# GIVEN TEXT:
- - -
In the Season 1 opening title and credits, the cast members are seen in an outdoor, family styled environment. Beyond the cast credits, which show each cast member individually (including Lord Nelson, the sheepdog), the sequence features primarily Doris' family frolicking together in a sunny lakeside meadow.

In the Season 2 opening title and credits, Doris is seen wearing a bright yellow overcoat and matching rain hat leaving the ranch in her red convertible - Buck and the boys seeing her off - as she drives into San Francisco to go to work, which includes the show title displayed as she drives along a country highway, followed by her driving over the Golden Gate Bridge. It then moves into a sequence of her first driving down one of the hilly streets of the city, followed by general shots of the city (some including Doris), then the cast credits, where Buck and the boys are shown in an outdoor farm environment (Lord Nelson is no longer included), while the Today's World staff members are seen in the office. The opening sequence ends with Doris as a pedestrian on the city streets supposedly rushing off to work. This is interspersed with a sequence of Doris getting off a San Francisco cable car followed by her hopping across an intersection crosswalk (the cable car and hopping sequence is not part of this specific commute as she is wearing a red raincoat during it).

In the Season 3 opening title and credits, Doris is first seen running down the spiral staircase in her apartment, followed by a long shot of San Francisco itself over the show title. Much of the rest of the opening sequence is in the same style as Season 2, with the Today's World staff members now credited before Doris' sons, who are seen playing in an urban playground instead of on the ranch. Smith is now included in the opening credits, and despite being frequent cast members, Kopell, Ballard and De Wolfe are not.
- - -
# THE DATA:
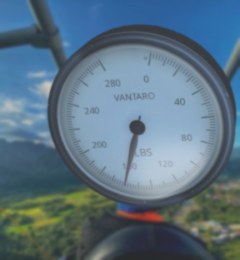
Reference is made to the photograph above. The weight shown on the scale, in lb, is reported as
160 lb
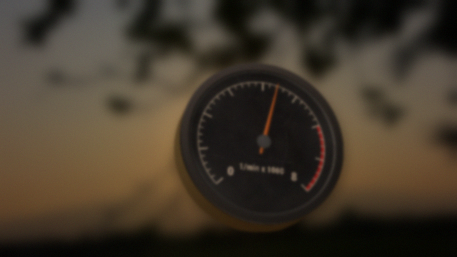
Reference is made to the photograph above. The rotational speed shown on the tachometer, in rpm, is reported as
4400 rpm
- - -
# ASSIGNED TASK 1:
Using the text on the opening credits, decide whether each statement agrees with it: (a) Lord Nelson appears in the Season 2 cast credits; (b) in Season 3, the Today's World staff members are credited before Doris' sons; (c) the Season 1 sequence shows the family in a sunny lakeside meadow. Answer yes or no for each, and quote the words of the text that decide it.
# ASSIGNED TASK 2:
Rewrite the paragraph of the opening-credits text that begins "In the Season 3 opening title and credits" as a short list that keeps its main facts.
The lines after the text can be set aside.

# EXERCISE OUTPUT 1:
(a) No: "(Lord Nelson is no longer included)"
(b) Yes: "with the Today's World staff members now credited before Doris' sons"
(c) Yes: "Doris' family frolicking together in a sunny lakeside meadow"

# EXERCISE OUTPUT 2:
- Doris first runs down the spiral staircase in her apartment.
- A long shot of San Francisco appears under the show title.
- Most of the rest of the sequence follows the Season 2 style.
- The Today's World staff members are now credited before Doris' sons.
- The sons play in an urban playground rather than on the ranch.
- Smith is now in the opening credits.
- Kopell, Ballard and De Wolfe are not, although they are frequent cast members.